Instructions for the task
Without the images, write out all of the following entries exactly.

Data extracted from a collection
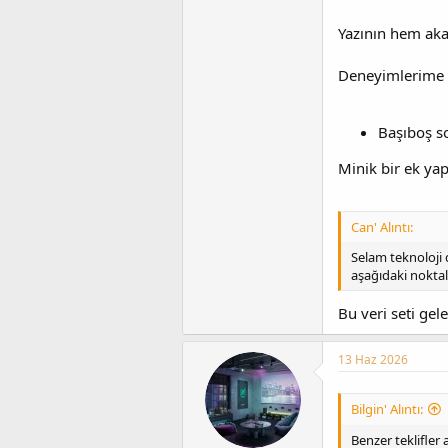
Yazının hem ak
Deneyimlerime g
Başıboş s
Minik bir ek yapt
Can' Alıntı:
Selam teknoloji 
aşağıdaki noktal
Bu veri seti gel
13 Haz 2026
Bilgin' Alıntı:
Benzer teklifler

Answer space
Yazının hem ak
Deneyimlerime g
Başıboş s
Minik bir ek yapt
Can' Alıntı:
Selam teknoloji 
aşağıdaki noktal
Bu veri seti gel
13 Haz 2026
Bilgin' Alıntı:
Benzer teklifler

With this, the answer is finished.